2. [appellant A] en [appellant B] wonen naast het pand en hebben in beroep betoogd dat verlening van de omzettingsvergunning een ontoelaatbare inbreuk op de leefomgeving tot gevolg heeft, zodat het college dat besluit in redelijkheid in bezwaar niet heeft kunnen handhaven. Aan een beoordeling van dat betoog is de rechtbank niet toegekomen, omdat zij ambtshalve tot het oordeel is gekomen dat het college niet bevoegd was om de omzettingsvergunning te verlenen. Naar het oordeel van de rechtbank is in dit geval geen omzetting van zelfstandige in onzelfstandige woonruimte aan de orde, nu voorheen in het pand kamerbewoning door paters van de Nederlandse Provincie der Karmelieten plaatsvond en het pand derhalve geen zelfstandige woonruimte in de zin van artikel 30, eerste lid, aanhef en onder c, van de Huisvestingswet is. De thans door [vergunninghouder] beoogde kamerverhuur levert dan ook geen overtreding van het in die bepaling neergelegde verbod op. Gelet hierop heeft de rechtbank het beroep gegrond verklaard, het besluit van 8 mei 2013 vernietigd en zelf in de zaak voorzien.
3. [appellant A] en [appellant B] betogen dat de rechtbank, door te overwegen dat het pand geen zelfstandige woonruimte is, heeft miskend dat de paters een gezamenlijke leefgemeenschap vormden die gelijkgesteld kan worden met een regulier huishouden, zoals een gezin. Ter staving van hun betoog hebben [appellant A] en [appellant B] verwezen naar een verklaring van [huishoudster], een voormalige huishoudster van de paters, en naar mondeling verkregen informatie van [naam pater], een pater die tot 1998 woonachtig was in het pand. Uit die informatie volgt dat de paters een gezamenlijke huishoudrekening hadden, de maaltijden samen gebruikten en een gezamenlijke gebedskapel en woonkamer hadden. De rechtbank heeft niet gemotiveerd en derhalve niet inzichtelijk gemaakt waarom de wijze van bewoning van het pand door de paters onzelfstandig is, aldus [appellant A] en [appellant B].

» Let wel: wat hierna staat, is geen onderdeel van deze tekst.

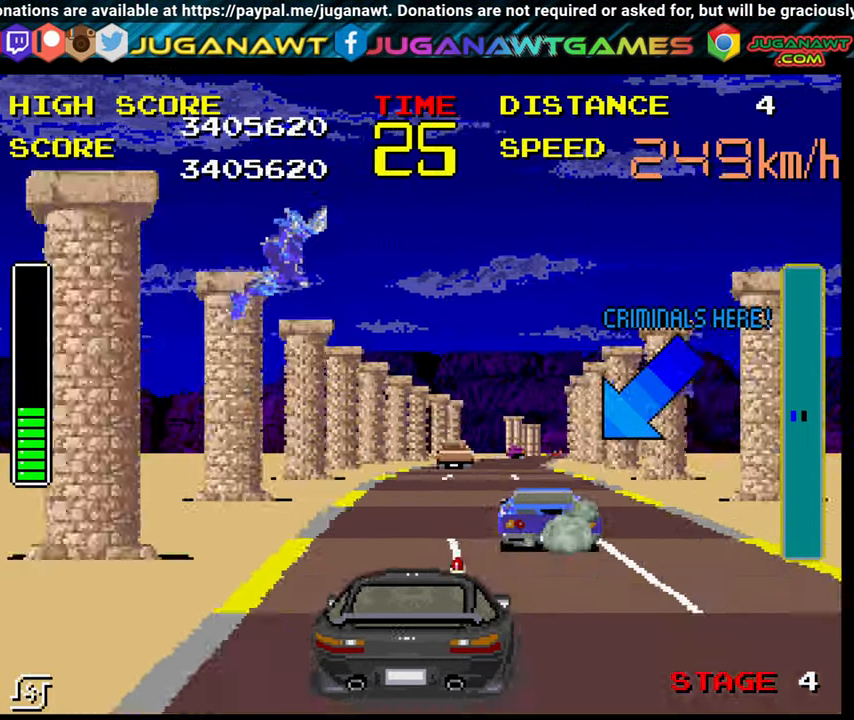
{"buttons": ["B"], "left_stick": "right", "right_stick": "center", "events": []}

3.1. Ter zitting is [naam econoom], die als econoom en procurator is verbonden aan de Nederlandse Provincie der Karmelieten, op verzoek van [appellant A] en [appellant B] als getuige gehoord. Volgens zijn verklaringen hebben de paters bij hun intreding drie beloftes gedaan, waaronder de belofte van armoede, waarmee zij afstand deden van al hun inkomsten en bezittingen. De Orde, waarmee de paters een overeenkomst hadden gesloten en die bepaalde welke pater waar ging wonen, maakte maandelijks een geldbedrag over naar de bankrekening van de betrokken communiteit voor de kosten van huur, gas, licht, water, elektra en levensonderhoud. Die bankrekening werd beheerd door een procurator. De paters hadden een gezamenlijke keuken, woonkamer en gebedsruimte in het pand en de dagorde bepaalde wanneer de paters samen gingen bidden en eten, aldus [naam econoom].
3.2. Uit de verklaringen van [naam econoom], in onderlinge samenhang bezien met de van [huishoudster] en [naam pater] verkregen informatie, volgt dat de paters de intentie hadden om bestendig voor onbepaalde tijd een huishouding, in de zin van artikel 1 van de Verordening, te vormen. Dat in de loop der tijd een wijziging in de samenstelling daarvan heeft plaatsgevonden, maakt dat niet anders. De rechtbank heeft derhalve ten onrechte overwogen dat het pand geen zelfstandige woonruimte is in de zin van artikel 30, eerste lid, aanhef en onder c, van de Huisvestingswet en dat de door [vergunninghouder] beoogde kamerverhuur geen omzetting van zelfstandige in onzelfstandige woonruimte met zich brengt.
Het betoog slaagt.
4. Het hoger beroep is gegrond. De aangevallen uitspraak dient te worden vernietigd. Doende hetgeen de rechtbank zou behoren te doen, zal de Afdeling de beroepsgronden behandelen waaraan de rechtbank niet is toegekomen.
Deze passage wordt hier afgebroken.